Vijay Kumar Choudhary took oath as Bihar’s Deputy Chief Minister on Wednesday, a day after Nitish Kumar stepped down as Chief Minister.
Choudhary, 68, has been around Bihar politics for over four decades. He began in the 1980s, leaving a job at the State Bank of India to enter public life. His early years were with the Congress, where he rose to become an MLA and later legislature party leader before switching to JD(U) as equations in the state changed.
Since 2005, he has held on to Sarairanjan in Samastipur, election after election. Not flashy, not particularly loud, but steady. His 2025 affidavit shows assets of ₹3.2 crore, no liabilities, an annual income of ₹10.9 lakh, and no criminal cases.
A steady hand, not a headline name
A postgraduate by qualification, Choudhary has largely stayed away from high-decibel politics.
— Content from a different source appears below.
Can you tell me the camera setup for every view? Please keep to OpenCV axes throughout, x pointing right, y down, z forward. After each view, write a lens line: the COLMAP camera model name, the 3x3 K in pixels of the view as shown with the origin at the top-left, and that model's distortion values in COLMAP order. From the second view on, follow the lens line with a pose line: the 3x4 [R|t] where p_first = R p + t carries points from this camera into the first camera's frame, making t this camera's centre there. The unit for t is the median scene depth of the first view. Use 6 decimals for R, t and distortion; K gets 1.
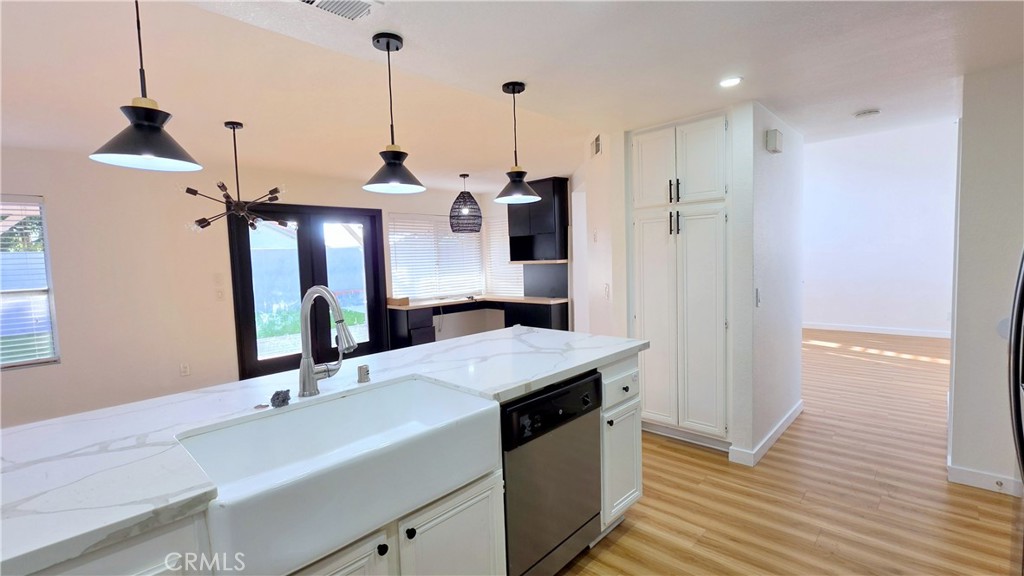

Inside JD(U), he is seen as reliable, someone who can be trusted with both government work and party matters.
He has handled a range of ministries over the years, such as Finance, Education, Water Resources, Parliamentary Affairs, among others. None of those tenures made big headlines, but they kept him relevant within the system.
He is also counted among the party’s key Bhumihar faces, something that carries weight in Bihar’s social and political arithmetic.
Speaker years and the test of patience
Between 2015 and 2020, he served as Speaker of the Bihar Legislative Assembly, which was not the easiest job in those years.
The House saw frequent disruptions and sharp exchanges. Choudhary’s role, more often than not, was to keep things from slipping completely out of control. He let debates run, even when noisy, but ensured proceedings didn’t collapse.
It wasn’t always smooth, but it held.
Around when things started shifting
In April 2026, when things began moving quickly, and Nitish Kumar stepped down, Choudhary was among those putting the party’s position across and helping manage the shift.
He has been part of Nitish Kumar’s inner circle for years and has stayed through multiple political turns.
There’s also the social angle. Choudhary’s presence reinforces JD(U)’s outreach among Bhumihar voters.
For someone who left a bank job in the 1980s to enter politics, the rise hasn’t been dramatic. It’s been slow, steady, and largely without noise. For now, it has taken him to the Deputy Chief Minister’s chair.